A importância da discussão entre a Antropologia e o Direito pôde contribuir para a construção e revitalização das duas ciências. O autor aponta características que impedem um diálogo entre ambas ou contribuem para que os saberes se complementem. Desta forma, cita a dificuldade de interação entre elas, apontando a existência de limitações relacionada aos seus saberes específicos e entraves relacionados à dificuldade existente por parte de alguns antropólogos em enveredarem no campo jurídico, sendo criticados pela academia por acharem que estes não estão produzindo um conhecimento verdadeiro científico.
 Bourdieu (1989) chega a afirmar que a ciência jurídica apresenta-se enquanto um “sistema fechado” e autônomo, por outro lado, alega a necessidade da junção de outras categorias de estudos que possibilitem dar uma maior força a esse campo jurídico. 
Grande parte desse distanciamento esta sendo superado permitindo ao antropólogo trabalhar como uma espécie de “tradutor”, existindo, portanto, um maior diálogo entre conhecimento acadêmico e conhecimento aplicado.
No entanto, o diálogo entre essas duas ciências permite uma melhor inserção e fluxo desses dois tipos de conhecimento, de maneira a ambos lucrar com isso, a partir do momento em que novas ferramentas de trabalho passam a ser utilizadas por estes.
Os trabalhos realizados em comunidades remanescentes de quilombos vêm demonstrando o quanto estes dois tipos de saberes estão sendo confrontados cotidianamente em prol das causas dos povos julgados e pesquisados. 

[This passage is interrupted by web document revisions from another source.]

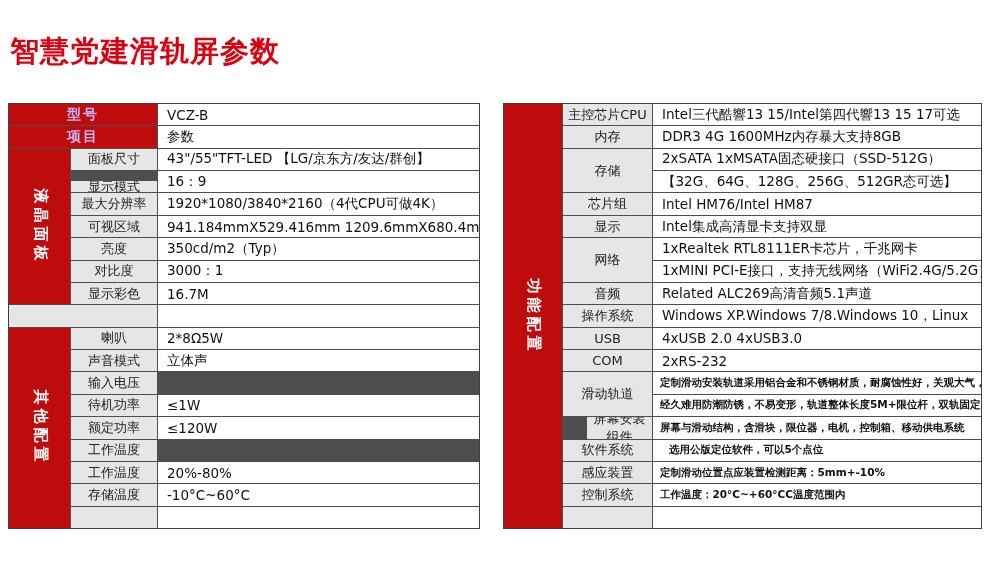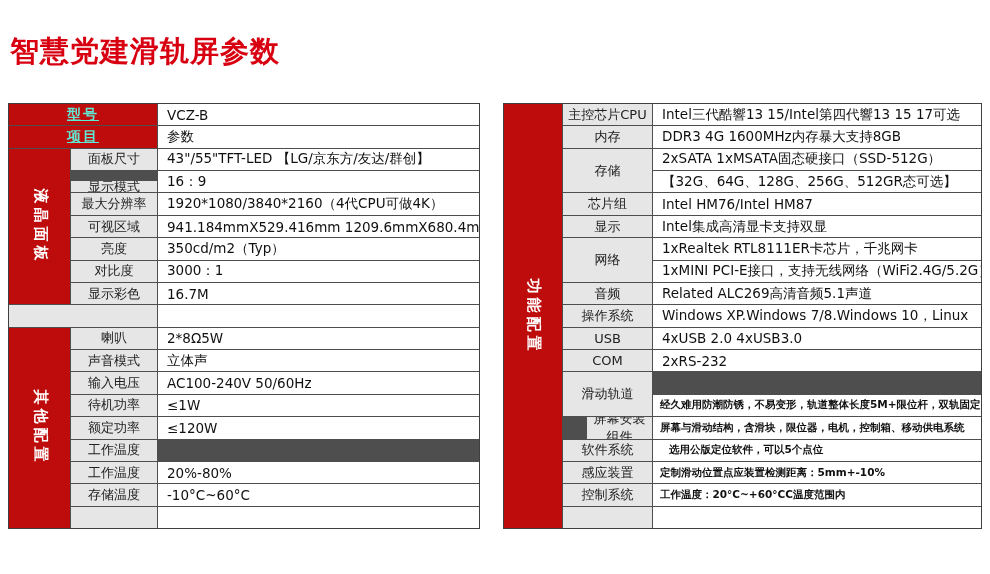--- a/index.html
+++ b/index.html
@@ -28,8 +28,8 @@
   }
   .cell{display:flex;align-items:center;overflow:hidden;min-width:0;}
   .hdr{
-    background:#be0b0b;color:#5eead4;justify-content:center;
-    font-size:14px;font-weight:700;letter-spacing:2px;text-decoration:underline;
+    background:#be0b0b;color:#c4b5fd;justify-content:center;
+    font-size:14px;font-weight:700;letter-spacing:2px;
   }
   .lbl{
     background:#e6e6e6;color:#222222;justify-content:center;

Uma dos importantes exemplos dessa relação dialógica entre Antropologia e Direito ocorreu a partir da promulgação do artigo 68 do ADCT, onde antropólogos da Associação Brasileira de Antropologia foram convocados para que formulassem o conceito de remanescentes de quilombos, transformando assim esse conceito como algo aglutinador de diversas demandas posteriores a aplicação dessa lei.
Porém esta vitória no campo conceitual acaba esbarrando em questões práticas quando ainda tentamos mostrar a eficácia desses conceitos da prática jurídica, que se dá em grande parte em decorrência da visão ainda fechada de juristas em perceber esse conceito um tanto arbitrário.
Aos poucos vem se criando um melhor entendimento entre elas, considerando novas e fortes configurações argumentativas na relação a comunidades remanescentes de quilombos e outros tipos de pesquisas antropológicas para com o direito.
Uma das vitórias conquistadas faz referência à possibilidade de busca por novas estratégias de negociação por parte das comunidades que pleiteiam o reconhecimento com base no artigo 68. 
Compreende-se conforme Geertz que a antropologia e o Direito estão envolvidos em um processo de mutualidade, já que, o pluralismo jurídico “atrai o antropólogo porque é jurídico e o antropólogo porque é plural, parecia ser o tipo de fenômeno que nenhum dos dois poderia deixar, com segurança aos cuidados do outro” (Geertz, 2001, p.340). Nestes termos, acredita-se que exista um profícuo desenvolvimento desses dois saberes.